The Office of the United States Trustee (the “U.S. Trustee”) objected to the Debtors’ proposed confirmation schedule, arguing that the Debtors were attempting to “avoid the scrutiny and the procedural protections of the bankruptcy process” and were improperly asking the Bankruptcy Court to “rubber stamp” the Debtors’ plan on “approximately six days’ notice.” D.I. 22, p. 2. Notably, the U.S. Trustee was the only party with an unresolved objection prior to the confirmation hearing. In their reply, the Debtors highlighted several facts in support of their proposed confirmation schedule, including that:

  1. the plan only impaired two classes of creditors (Class 2 and Class 3);
  2. informal steering committees of such impaired classes consisting of ninety percent of Class 2 claims and approximately two-thirds of Class 3 claims were formed months before the commencement of the cases and each committee had retained its own counsel and financial advisors;
  3. such parties negotiated the plan and related documentation and signed the RSA in support of the plan;
  4. prior to launching their pre-petition solicitation on the plan, the Debtors obtained from the Bankruptcy Court a date to consider confirmation of the plan for January 6, 2017;
  5. the Debtors launched solicitation on December 1, 2016 and included a notice in the solicitation package advising the parties of the voting deadline of December 30, 2016, the plan objection deadline of December 30, 2016, and the confirmation hearing of January 6, 2017;
  6. the notice of the combined disclosure statement and plan confirmation hearing was sent to all known creditors and other parties-in-interest, including unimpaired creditors, taxing authorities, and the U.S. Trustee, on or about December 1, 2016, the Debtors caused the notice, plan, and disclosure statement to be posted on the voting agent’s website, and the Debtor’s published the notice of the combined hearing in the Financial Times international edition on December 7, 2016;
  7. 100% of all holders of Class 2 and Class 3 claims who voted on the plan voted to accept the plan; and
  8. aside from the U.S. Trustee, no other parties objected to the plan or the confirmation schedule.

D.I. 25, pp. 3-4.
At the first day hearing, Judge Drain, over the U.S. Trustee’s objection, held that the Debtors followed the bankruptcy noticing process, approved the disclosure statement, and confirmed the Debtors’ prepackaged plan.
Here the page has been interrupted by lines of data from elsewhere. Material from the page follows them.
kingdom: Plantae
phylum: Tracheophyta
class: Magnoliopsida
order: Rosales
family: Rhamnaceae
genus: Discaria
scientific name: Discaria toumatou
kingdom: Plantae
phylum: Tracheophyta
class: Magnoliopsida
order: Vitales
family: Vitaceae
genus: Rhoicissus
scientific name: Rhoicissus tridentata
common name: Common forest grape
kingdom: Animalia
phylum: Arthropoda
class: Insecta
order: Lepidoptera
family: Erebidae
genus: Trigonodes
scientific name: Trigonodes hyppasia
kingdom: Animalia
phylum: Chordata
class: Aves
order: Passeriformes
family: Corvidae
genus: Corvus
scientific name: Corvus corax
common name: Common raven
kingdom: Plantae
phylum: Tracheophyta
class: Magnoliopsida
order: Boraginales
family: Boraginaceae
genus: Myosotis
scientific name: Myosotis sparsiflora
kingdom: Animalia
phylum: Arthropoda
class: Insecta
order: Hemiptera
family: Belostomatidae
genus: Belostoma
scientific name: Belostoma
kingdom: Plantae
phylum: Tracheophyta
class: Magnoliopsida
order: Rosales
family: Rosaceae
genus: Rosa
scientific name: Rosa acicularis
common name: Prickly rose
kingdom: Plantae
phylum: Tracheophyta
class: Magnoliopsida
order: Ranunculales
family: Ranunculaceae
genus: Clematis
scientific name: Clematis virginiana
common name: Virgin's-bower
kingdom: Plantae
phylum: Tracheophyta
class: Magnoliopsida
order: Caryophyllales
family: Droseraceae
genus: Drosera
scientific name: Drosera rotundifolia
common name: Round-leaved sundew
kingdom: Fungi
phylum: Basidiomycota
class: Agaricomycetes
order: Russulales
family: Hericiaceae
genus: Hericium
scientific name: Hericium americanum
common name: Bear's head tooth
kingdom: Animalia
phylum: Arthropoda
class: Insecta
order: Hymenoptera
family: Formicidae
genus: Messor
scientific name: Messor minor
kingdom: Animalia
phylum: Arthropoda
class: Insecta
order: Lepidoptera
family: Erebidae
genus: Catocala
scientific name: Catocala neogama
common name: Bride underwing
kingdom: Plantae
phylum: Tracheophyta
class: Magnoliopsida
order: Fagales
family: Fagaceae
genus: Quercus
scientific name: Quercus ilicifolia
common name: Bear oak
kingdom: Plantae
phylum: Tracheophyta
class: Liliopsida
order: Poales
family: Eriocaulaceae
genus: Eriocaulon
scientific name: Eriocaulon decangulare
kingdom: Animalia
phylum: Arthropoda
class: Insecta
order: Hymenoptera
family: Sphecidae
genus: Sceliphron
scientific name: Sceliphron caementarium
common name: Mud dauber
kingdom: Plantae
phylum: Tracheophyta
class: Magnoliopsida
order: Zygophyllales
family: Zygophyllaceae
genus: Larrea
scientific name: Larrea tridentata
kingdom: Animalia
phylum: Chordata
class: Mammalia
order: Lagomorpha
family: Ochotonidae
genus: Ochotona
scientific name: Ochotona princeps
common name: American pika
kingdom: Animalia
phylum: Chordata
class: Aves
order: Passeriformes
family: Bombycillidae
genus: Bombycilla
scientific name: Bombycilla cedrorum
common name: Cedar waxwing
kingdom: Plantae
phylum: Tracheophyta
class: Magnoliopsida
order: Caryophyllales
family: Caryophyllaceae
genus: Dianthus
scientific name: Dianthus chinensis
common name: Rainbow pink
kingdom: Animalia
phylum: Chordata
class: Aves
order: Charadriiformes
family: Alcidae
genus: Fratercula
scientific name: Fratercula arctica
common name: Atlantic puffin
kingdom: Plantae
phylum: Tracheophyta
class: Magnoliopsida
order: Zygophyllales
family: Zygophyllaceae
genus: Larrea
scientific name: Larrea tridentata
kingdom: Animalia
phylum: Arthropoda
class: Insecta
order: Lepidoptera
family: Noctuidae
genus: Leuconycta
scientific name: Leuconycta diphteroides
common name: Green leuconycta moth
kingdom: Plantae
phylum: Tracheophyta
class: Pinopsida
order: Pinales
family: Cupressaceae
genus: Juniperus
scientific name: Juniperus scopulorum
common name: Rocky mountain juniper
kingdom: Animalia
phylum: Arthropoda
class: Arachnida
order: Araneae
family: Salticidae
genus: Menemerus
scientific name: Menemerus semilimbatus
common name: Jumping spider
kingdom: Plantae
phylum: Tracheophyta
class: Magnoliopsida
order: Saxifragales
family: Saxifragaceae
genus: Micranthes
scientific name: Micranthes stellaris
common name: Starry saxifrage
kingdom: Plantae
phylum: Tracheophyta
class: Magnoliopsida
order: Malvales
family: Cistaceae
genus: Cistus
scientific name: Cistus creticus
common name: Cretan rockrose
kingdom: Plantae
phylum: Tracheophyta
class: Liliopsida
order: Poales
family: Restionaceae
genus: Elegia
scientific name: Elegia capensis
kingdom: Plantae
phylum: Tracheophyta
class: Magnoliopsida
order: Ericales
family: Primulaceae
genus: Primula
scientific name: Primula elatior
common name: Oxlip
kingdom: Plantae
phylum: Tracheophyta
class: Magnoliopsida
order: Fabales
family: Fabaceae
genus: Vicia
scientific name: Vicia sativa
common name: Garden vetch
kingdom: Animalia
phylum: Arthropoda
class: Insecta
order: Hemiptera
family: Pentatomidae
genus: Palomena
Among other things, Judge Drain noted that “Bankruptcy Rule 2002 provides for twenty-eight days’ notice. It doesn’t say twenty-eight days after the petition date. . . . But I go back to the rule itself. It’s not tied to the petition date. It’s tied to the period of notice, which can be pre-petition.” Confirmation Hr’g Tr. (Jan. 6, 2017) 36:10-13; 37:5-7. He also noted that he found three unreported cases which were confirmed even more quickly than the Debtors’ cases—In re Blue Bird Body Co., Ch. 11 Case No. 06-50026-GWZ (Bankr. D. Nev. Jan. 26, 2006) (D.I. 99) (plan confirmed in 24 hours), In re Davis Petroleum Corp., Ch. 11 Case No. 06-20152 (Bankr. S.D. Tex. Mar. 7, 2006) (D.I. 51) (plan confirmed in 2 days), and In re Southcross Holdings, LP, Ch. 11 Case No. 16-20111 (MI) (Bankr. S.D. Tex. Mar. 27, 2016) (D.I. 182) (plan confirmed in 15 days). Judge Drain found that creditors could have analyzed the plan within the 28 days’ notice they received. The court stated that the objection really didn’t “hold water” and that Congress clearly contemplated prepacks. Noting that each case is different and every judge needs to look at the specific facts of the case to determine whether notice was sufficient, Judge Drain found that notice was proper under the circumstances.
Will Roust encourage debtors to frontload noticing in prepackaged cases in hopes of making a short stay in bankruptcy even shorter? We have our eye on what may be a new trend and will keep you posted.